_Work to be completed_:
When you reproduce these records, keep every word exactly and drop the images.

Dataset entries
**********
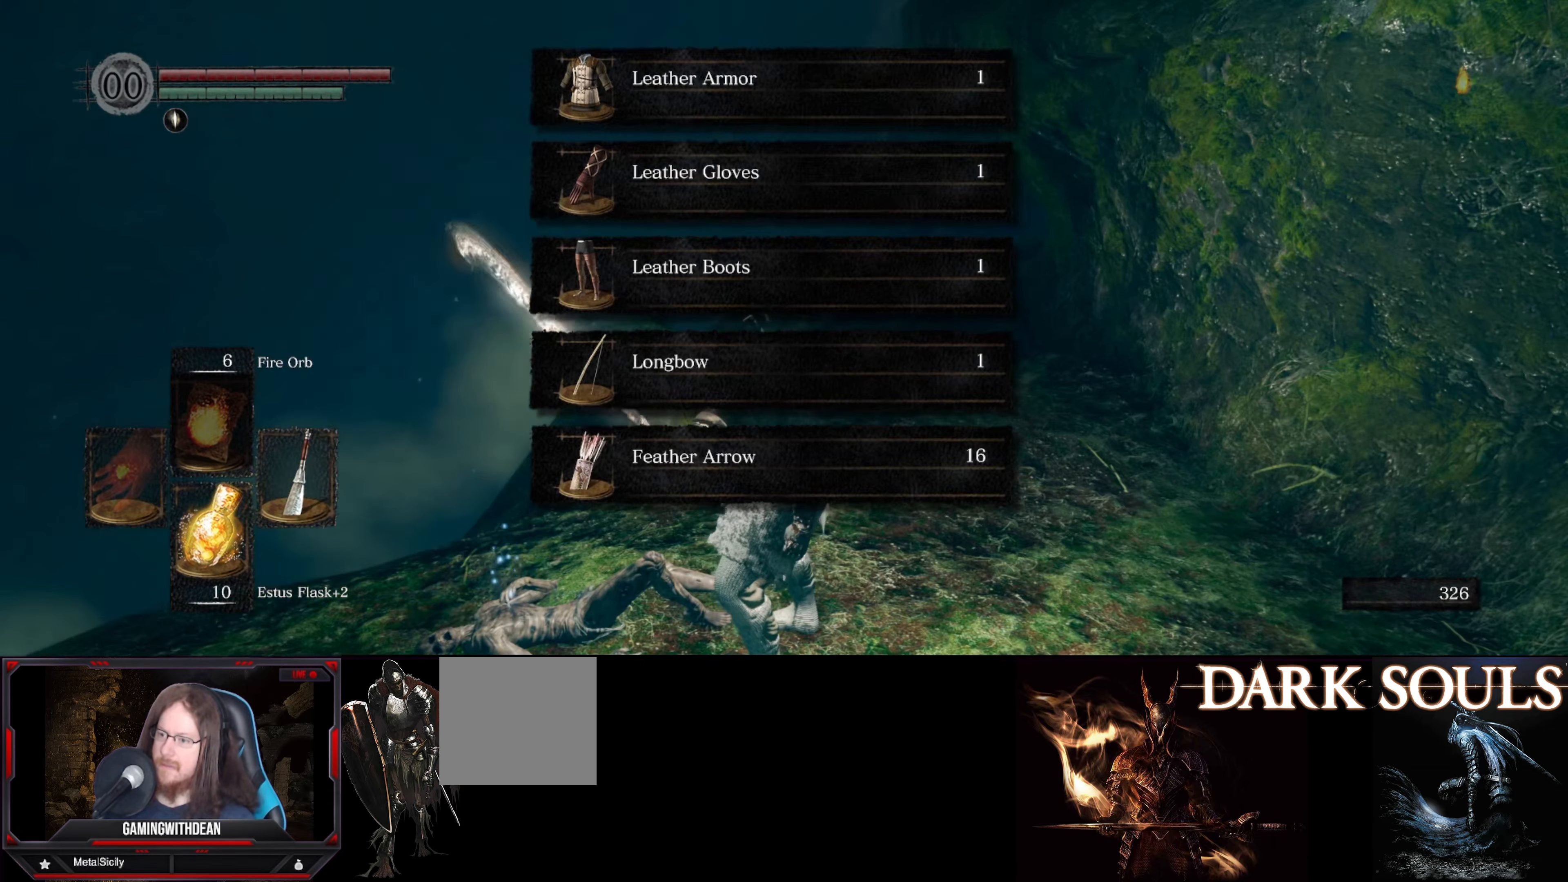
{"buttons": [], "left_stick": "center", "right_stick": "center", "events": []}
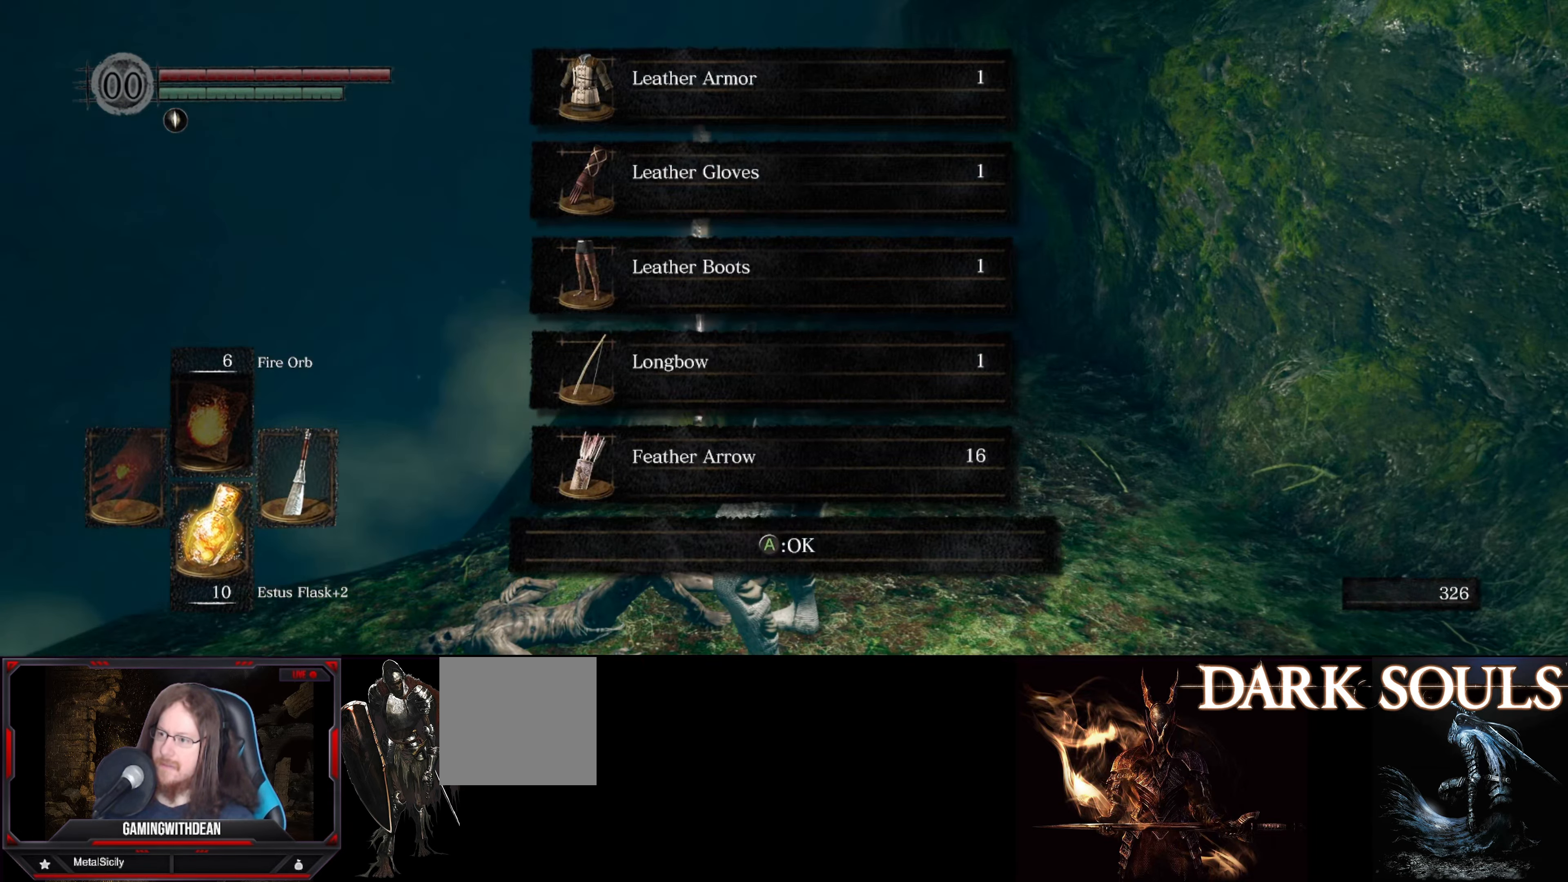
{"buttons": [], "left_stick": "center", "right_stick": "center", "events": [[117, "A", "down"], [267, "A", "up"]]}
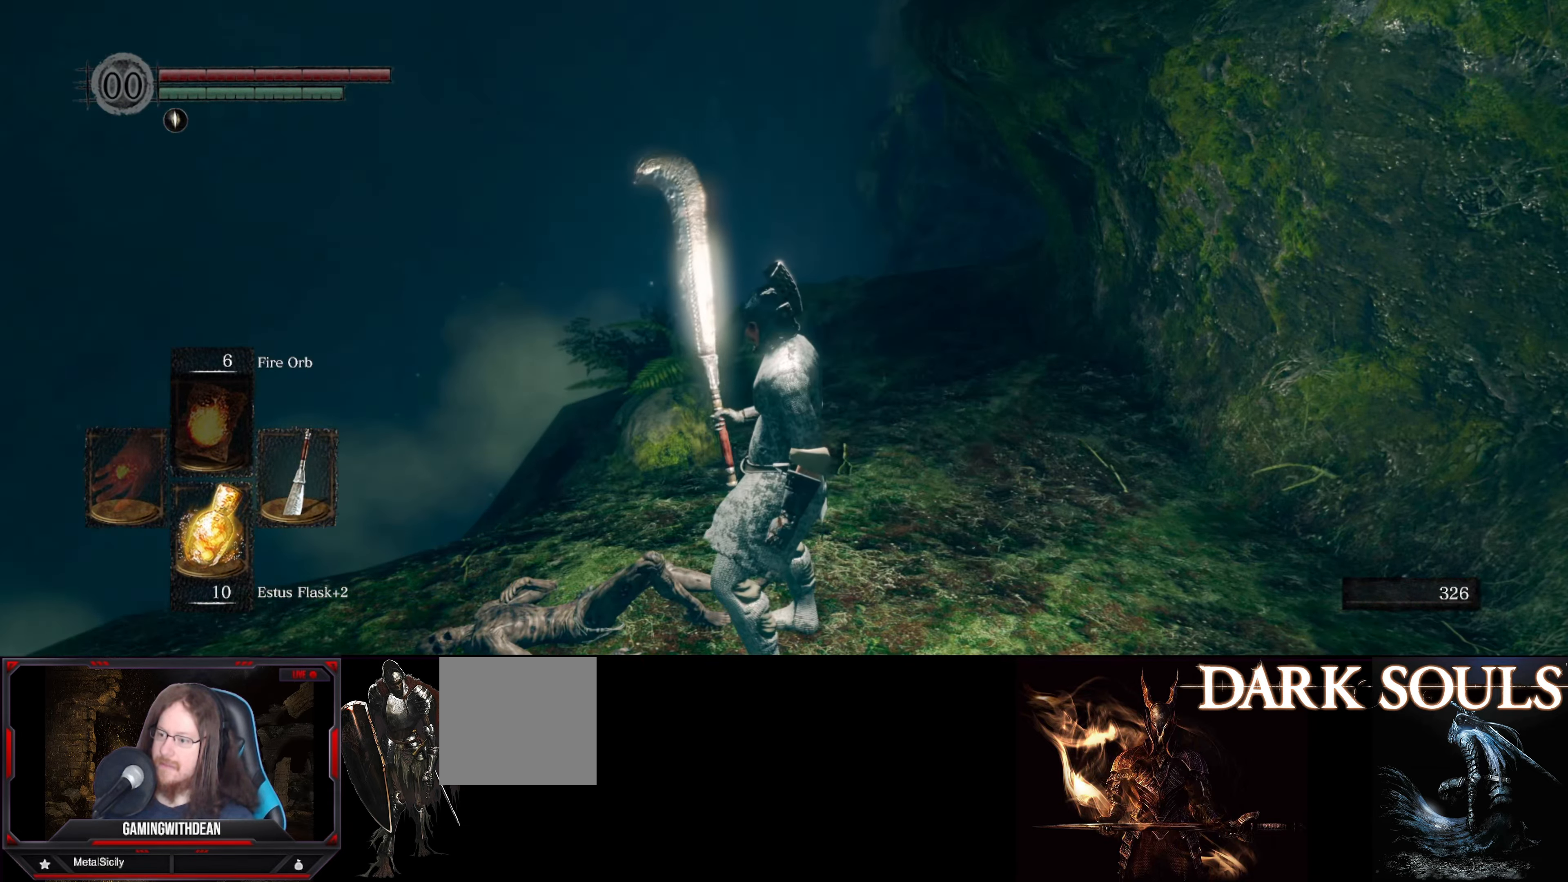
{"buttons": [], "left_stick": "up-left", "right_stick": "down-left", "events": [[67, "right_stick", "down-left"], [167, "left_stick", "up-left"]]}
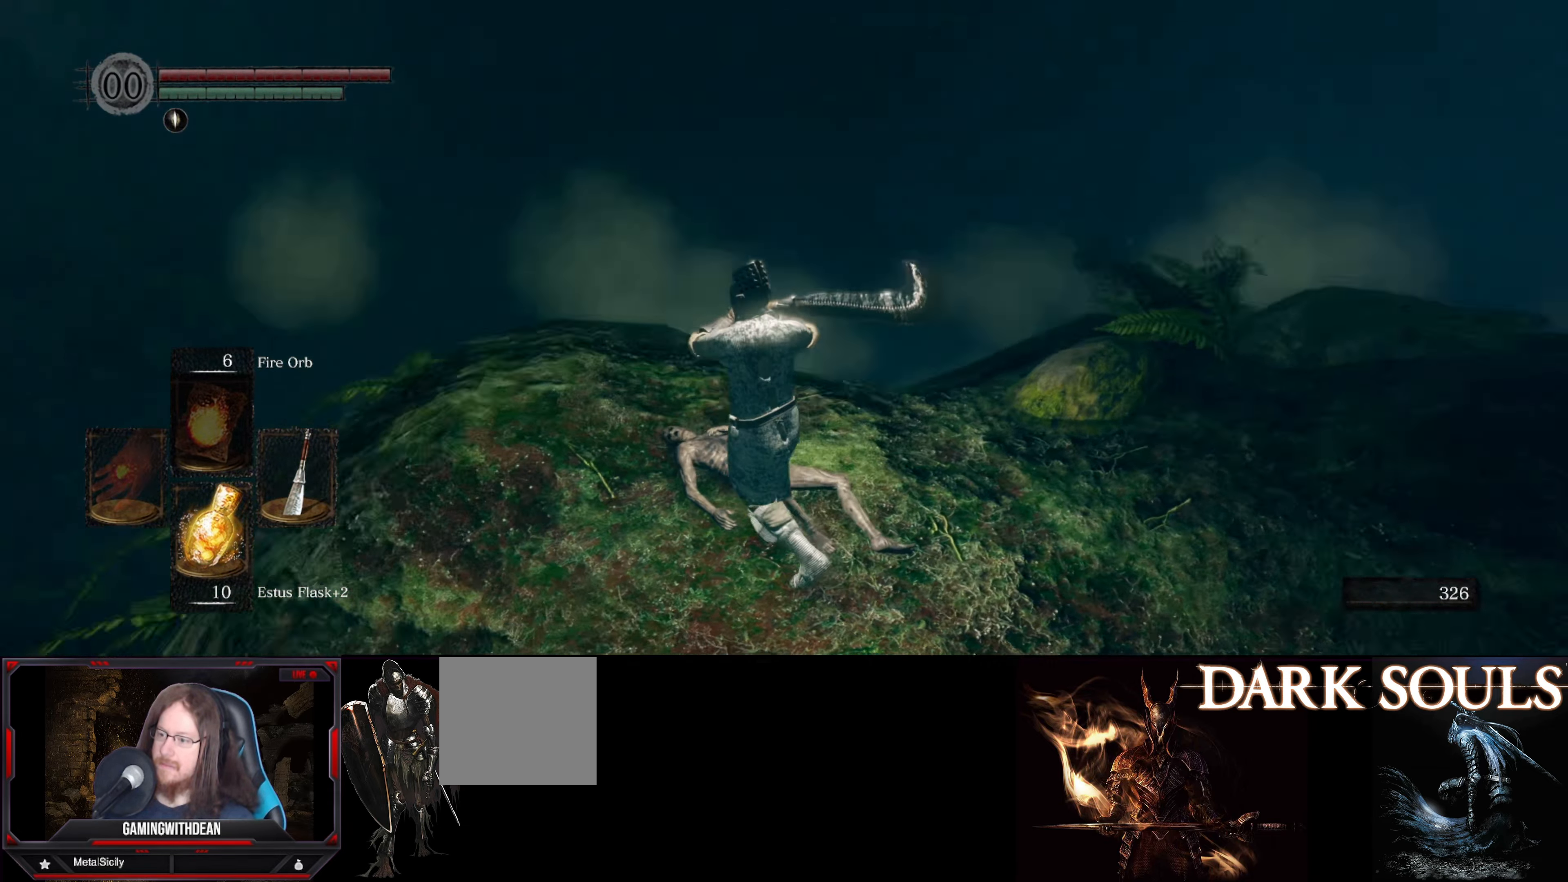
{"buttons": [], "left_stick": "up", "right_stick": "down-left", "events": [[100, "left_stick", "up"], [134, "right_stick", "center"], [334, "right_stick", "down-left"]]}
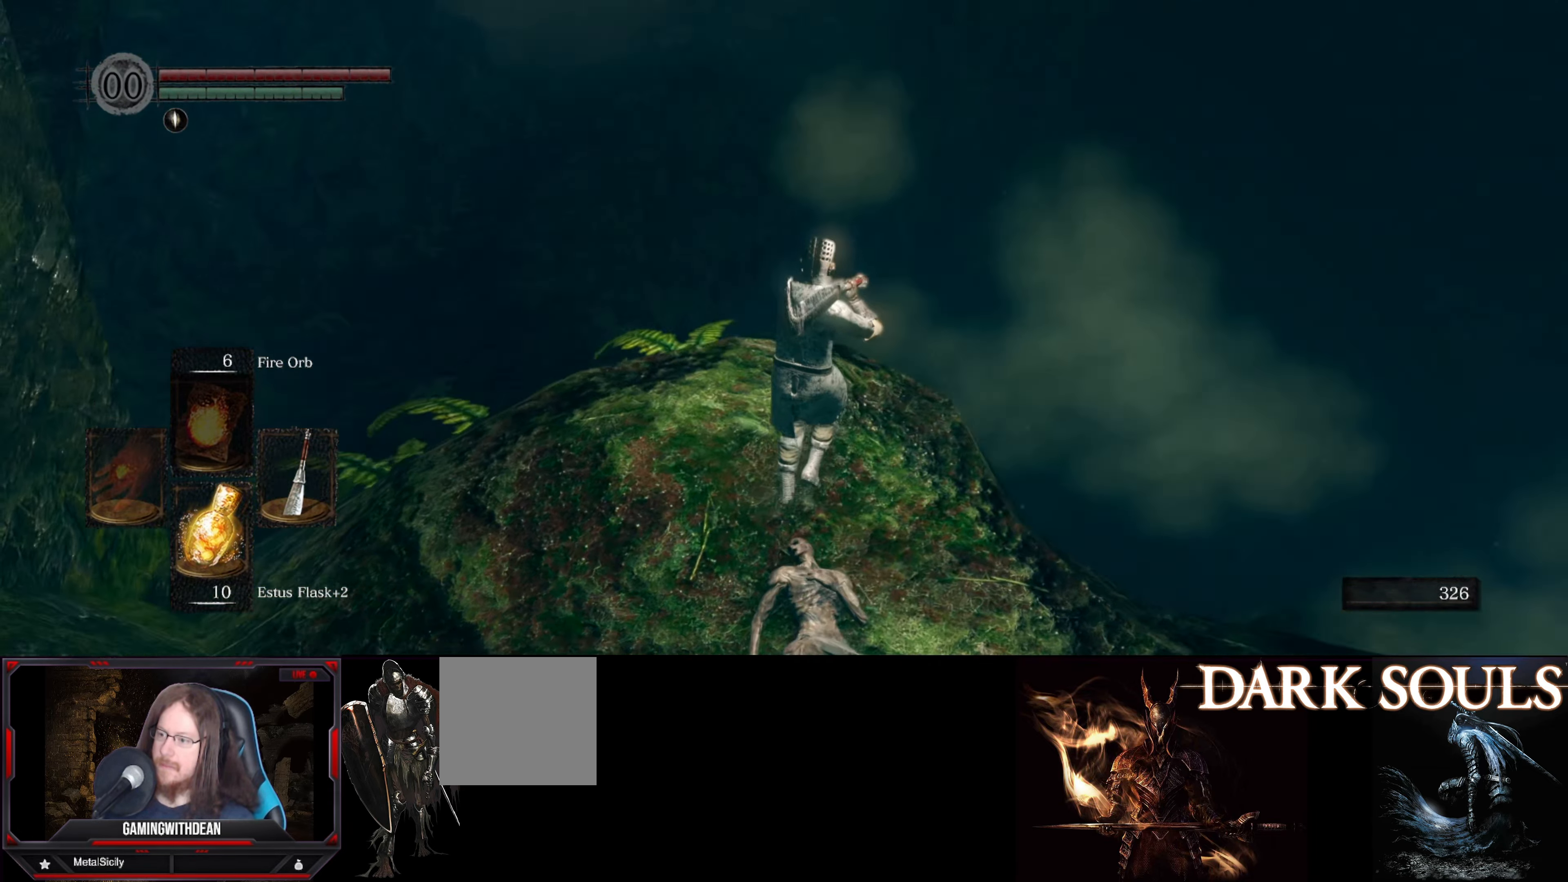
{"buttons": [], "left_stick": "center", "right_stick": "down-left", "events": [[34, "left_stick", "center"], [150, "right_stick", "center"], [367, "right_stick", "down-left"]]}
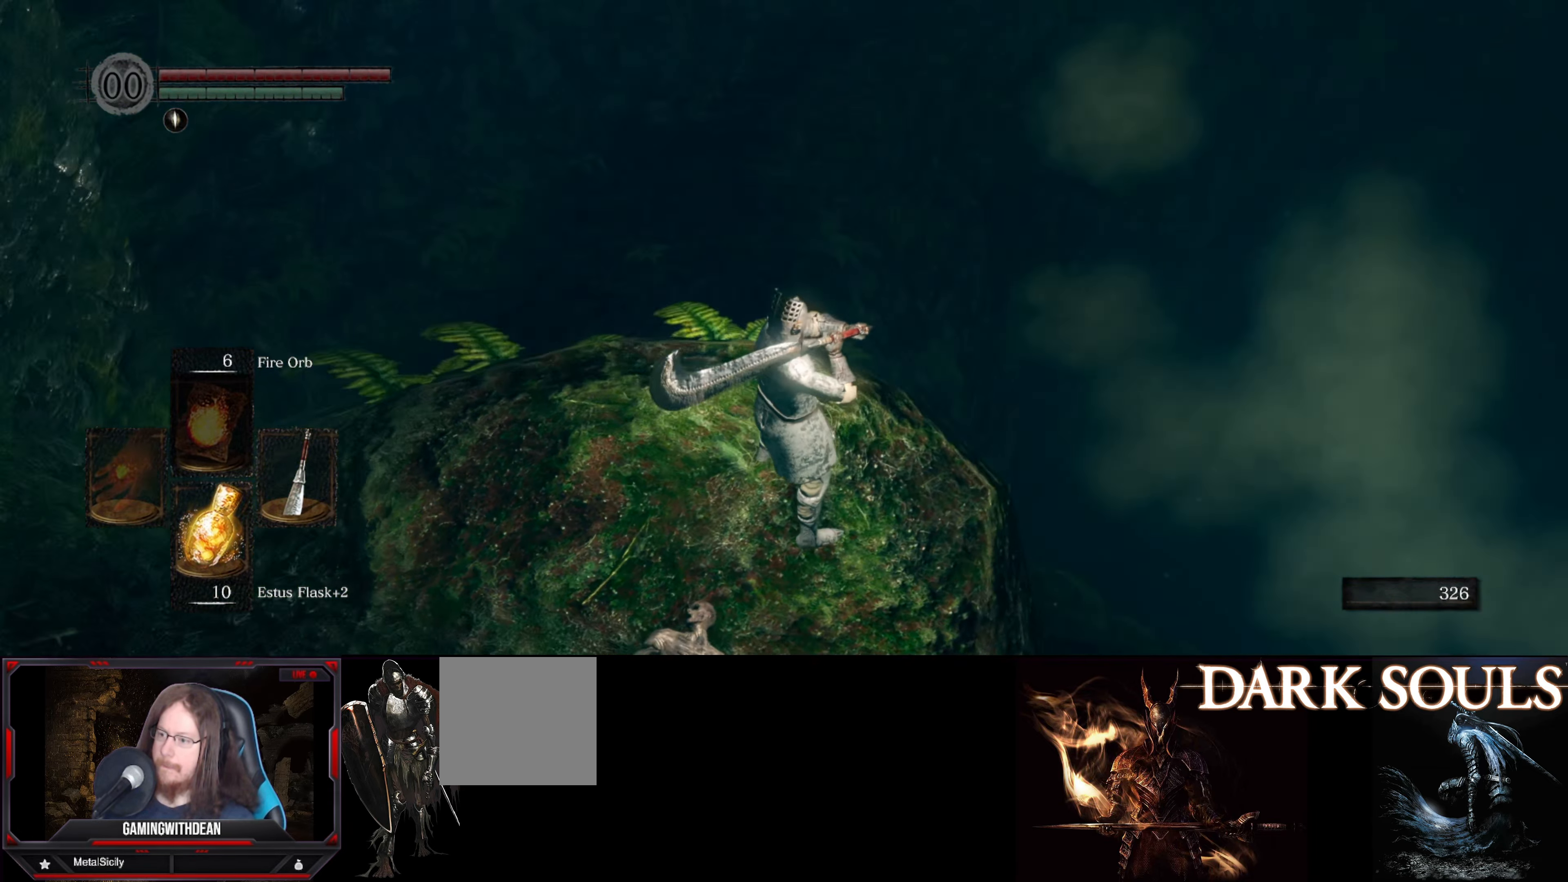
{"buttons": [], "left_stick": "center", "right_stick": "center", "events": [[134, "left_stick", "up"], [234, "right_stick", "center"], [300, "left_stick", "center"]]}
**********
_Result below_:
{"buttons": [], "left_stick": "center", "right_stick": "center", "events": []}
{"buttons": [], "left_stick": "center", "right_stick": "center", "events": [[117, "A", "down"], [267, "A", "up"]]}
{"buttons": [], "left_stick": "up-left", "right_stick": "down-left", "events": [[67, "right_stick", "down-left"], [167, "left_stick", "up-left"]]}
{"buttons": [], "left_stick": "up", "right_stick": "down-left", "events": [[100, "left_stick", "up"], [134, "right_stick", "center"], [334, "right_stick", "down-left"]]}
{"buttons": [], "left_stick": "center", "right_stick": "down-left", "events": [[34, "left_stick", "center"], [150, "right_stick", "center"], [367, "right_stick", "down-left"]]}
{"buttons": [], "left_stick": "center", "right_stick": "center", "events": [[134, "left_stick", "up"], [234, "right_stick", "center"], [300, "left_stick", "center"]]}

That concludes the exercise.